Our analysis of this year's Oscars markets found a surprising reversal of norms. In a typical online betting market, the frontrunner is underpriced and the black swan is overpriced. In the case of the 2024 Oscars, however, it actually seems like the markets are not giving enough of a chance to the underdogs.
From our forecast, the odds of the frontrunner losing to an upset in any given category seem to be around 27%. In comparison, some of the frontrunners on Polymarket are trading as high as 95 cents, which means you can take the ‘NO’ position for as low as 5 cents. Obviously, a 5 cent buy for a potential $1 return, with a 27% chance of seeing that return, is a very good bet.
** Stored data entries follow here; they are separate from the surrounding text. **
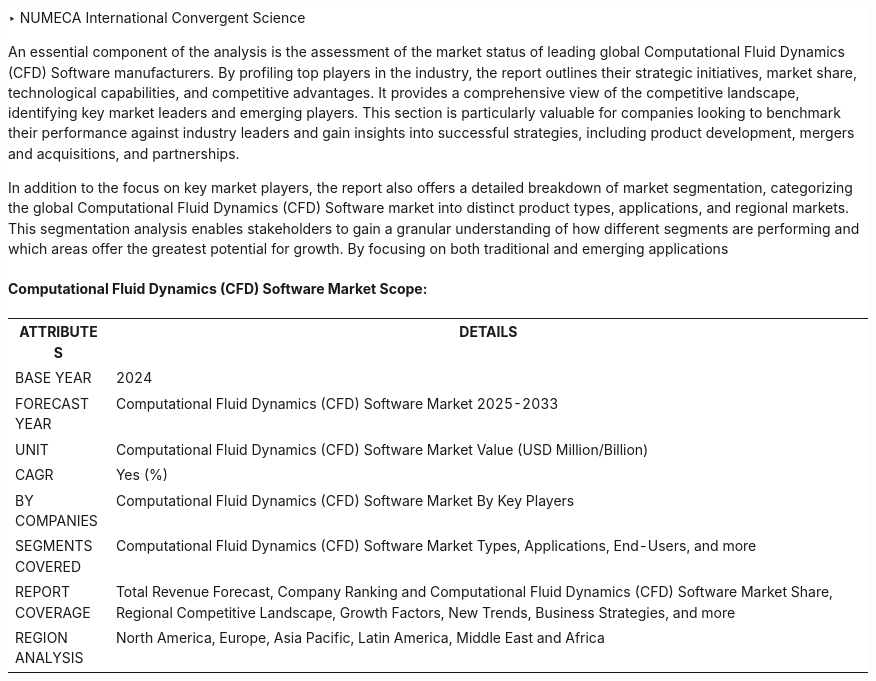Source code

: ‣ NUMECA International Convergent Science

An essential component of the analysis is the assessment of the market status of leading global Computational Fluid Dynamics (CFD) Software manufacturers. By profiling top players in the industry, the report outlines their strategic initiatives, market share, technological capabilities, and competitive advantages. It provides a comprehensive view of the competitive landscape, identifying key market leaders and emerging players. This section is particularly valuable for companies looking to benchmark their performance against industry leaders and gain insights into successful strategies, including product development, mergers and acquisitions, and partnerships.

In addition to the focus on key market players, the report also offers a detailed breakdown of market segmentation, categorizing the global Computational Fluid Dynamics (CFD) Software market into distinct product types, applications, and regional markets. This segmentation analysis enables stakeholders to gain a granular understanding of how different segments are performing and which areas offer the greatest potential for growth. By focusing on both traditional and emerging applications

<h4>Computational Fluid Dynamics (CFD) Software Market Scope:</h4>
<table>
<tr>
<th>ATTRIBUTES</th>
<th>DETAILS</th>
</tr>
<tr>
<td>BASE YEAR</td>
<td>2024</td>
</tr>
<tr>
<td>FORECAST YEAR</td>
<td>Computational Fluid Dynamics (CFD) Software Market 2025-2033</td>
</tr>
<tr>
<td>UNIT</td>
<td>Computational Fluid Dynamics (CFD) Software Market Value (USD Million/Billion)</td>
<tr>
<td>CAGR</td>
<td>Yes (%)</td>
</tr>
</tr>
<tr>
<td>BY COMPANIES</td>
<td>Computational Fluid Dynamics (CFD) Software Market By Key Players</td>
</tr>
<tr>
<td>SEGMENTS COVERED</td>
<td>Computational Fluid Dynamics (CFD) Software Market Types, Applications, End-Users, and more</td>
</tr>
<tr>
<td>REPORT COVERAGE</td>
<td>Total Revenue Forecast, Company Ranking and Computational Fluid Dynamics (CFD) Software Market Share, Regional Competitive Landscape, Growth Factors, New Trends, Business Strategies, and more</td>
</tr>
<tr>
<td>REGION ANALYSIS</td>
<td>North America, Europe, Asia Pacific, Latin America, Middle East and Africa</td>
</tr>
</table>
For fun, and for the sake of this piece, we also polled regular people from our family and friends who consider themselves Oscar aficionados. We wanted to see how their predictions compared to those of the experts. As it turns out, the two are very close. This makes sense to me, in retrospect. After all, the people who work at these media outlets are just entertainment aficionados themselves.
If you believe in efficient markets, you might be worried that our model is wrong and the betting sites are correct. This is a reasonable fear, especially because this is the first year we've entered the Oscars fray. One thing that should provide some reassurance, though, is the fact that this 27% figure appears supported by multiple different kinds of analysis. If you look at the history of Best Picture winners going back 100 years, a little over a quarter of them were considered surprising upsets in their day.
Below is a distribution of potential outcomes for our current positions if we assume a 27% chance of an upset. Keep in mind that this distribution is treating each Oscar race as an independent variable. This is obviously not the case in real life, but is hopefully a survivable modeling conceit.
If you look at only the Oscars since 2010, the rate of upsets drops closer to a still-respectable 21%. If we dial in our model to this more conservative chance of a payout, here's what it looks like.
As you can see, this is a pretty high-risk play. It's not something that I would feel comfortable doing with more than a fifth of our portfolio, because so many of the outcomes result in a complete wipeout. However, as you can observe, the median outcome and average outcome are both in the black, even in the more conservative model.
We have a few reasons, aside from the data, to think that there are likely to be upsets. The Oscars now use ranked choice voting, and ranked choice voting produces unusual, unintuitive results because it often results in the compromise candidate winning. People in American democracy aren't used to thinking about compromise candidates because our voting systems, aside from those in Alaska, are generally highest-takes-all.
In addition, there are new elements in play that have the potential to disrupt people's mental models of what the Oscar winner should be. There are a lot of newly-inducted Academy members, and those inductees may vote in non-traditional ways. There are also diversity requirements for the nominees, which is a major complicating factor if you're trying to use nominations as evidence of true popularity.
All of these factors serve to confuse the voting process in a way that can lead to surprising results. If we're betting against the frontrunners, surprises are what we want.
In a few weeks, we’ll get to see how this strategy plays out. If you're joining us on the field, remember to keep a cool head, and always pay your taxes on your winnings. After all, that's how they got Al Capone.